* [Exercise directions]: Return the data below in full and exactly, except that the pictures are dropped.
[Records for the exercise]
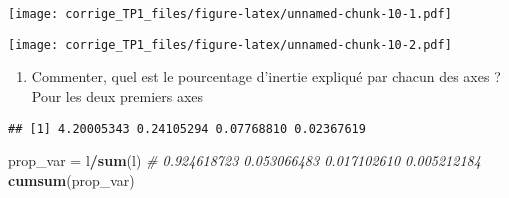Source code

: \documentclass[
]{article}
\newenvironment{Shaded}{\begin{snugshade}}{\end{snugshade}}
\newcommand{\CommentTok}[1]{\textcolor[rgb]{0.56,0.35,0.01}{\textit{#1}}}
\newcommand{\DataTypeTok}[1]{\textcolor[rgb]{0.13,0.29,0.53}{#1}}
\newcommand{\KeywordTok}[1]{\textcolor[rgb]{0.13,0.29,0.53}{\textbf{#1}}}
\newcommand{\NormalTok}[1]{#1}
\newcommand{\OperatorTok}[1]{\textcolor[rgb]{0.81,0.36,0.00}{\textbf{#1}}}
\newcommand{\StringTok}[1]{\textcolor[rgb]{0.31,0.60,0.02}{#1}}
\providecommand{\tightlist}{%
  \setlength{\itemsep}{0pt}\setlength{\parskip}{0pt}}
\begin{document}
\texttt{[image: corrige\_TP1\_files/figure-latex/unnamed-chunk-10-1.pdf]}

\begin{Shaded}
\end{Shaded}

\texttt{[image: corrige\_TP1\_files/figure-latex/unnamed-chunk-10-2.pdf]}

\begin{enumerate}
\def\labelenumi{\arabic{enumi}.}
\setcounter{enumi}{17}
\tightlist
\item
  Commenter, quel est le pourcentage d'inertie expliqué par chacun des
  axes ? Pour les deux premiers axes
\end{enumerate}

\begin{Shaded}
\end{Shaded}

\begin{verbatim}
## [1] 4.20005343 0.24105294 0.07768810 0.02367619
\end{verbatim}

\begin{Shaded}
\begin{Highlighting}[]
\NormalTok{prop_var =}\StringTok{ }\NormalTok{l}\OperatorTok{/}\KeywordTok{sum}\NormalTok{(l) }\CommentTok{# 0.924618723 0.053066483 0.017102610 0.005212184}
\KeywordTok{cumsum}\NormalTok{(prop_var)}
\end{Highlighting}
\end{Shaded}
\end{document}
[/Records for the exercise]
* [Response]:
Source code

: \documentclass[
]{article}
\newenvironment{Shaded}{\begin{snugshade}}{\end{snugshade}}
\newcommand{\CommentTok}[1]{\textcolor[rgb]{0.56,0.35,0.01}{\textit{#1}}}
\newcommand{\DataTypeTok}[1]{\textcolor[rgb]{0.13,0.29,0.53}{#1}}
\newcommand{\KeywordTok}[1]{\textcolor[rgb]{0.13,0.29,0.53}{\textbf{#1}}}
\newcommand{\NormalTok}[1]{#1}
\newcommand{\OperatorTok}[1]{\textcolor[rgb]{0.81,0.36,0.00}{\textbf{#1}}}
\newcommand{\StringTok}[1]{\textcolor[rgb]{0.31,0.60,0.02}{#1}}
\providecommand{\tightlist}{%
  \setlength{\itemsep}{0pt}\setlength{\parskip}{0pt}}
\begin{document}
\texttt{[image: corrige\_TP1\_files/figure-latex/unnamed-chunk-10-1.pdf]}

\begin{Shaded}
\end{Shaded}

\texttt{[image: corrige\_TP1\_files/figure-latex/unnamed-chunk-10-2.pdf]}

\begin{enumerate}
\def\labelenumi{\arabic{enumi}.}
\setcounter{enumi}{17}
\tightlist
\item
  Commenter, quel est le pourcentage d'inertie expliqué par chacun des
  axes ? Pour les deux premiers axes
\end{enumerate}

\begin{Shaded}
\end{Shaded}

\begin{verbatim}
## [1] 4.20005343 0.24105294 0.07768810 0.02367619
\end{verbatim}

\begin{Shaded}
\begin{Highlighting}[]
\NormalTok{prop_var =}\StringTok{ }\NormalTok{l}\OperatorTok{/}\KeywordTok{sum}\NormalTok{(l) }\CommentTok{# 0.924618723 0.053066483 0.017102610 0.005212184}
\KeywordTok{cumsum}\NormalTok{(prop_var)}
\end{Highlighting}
\end{Shaded}
\end{document}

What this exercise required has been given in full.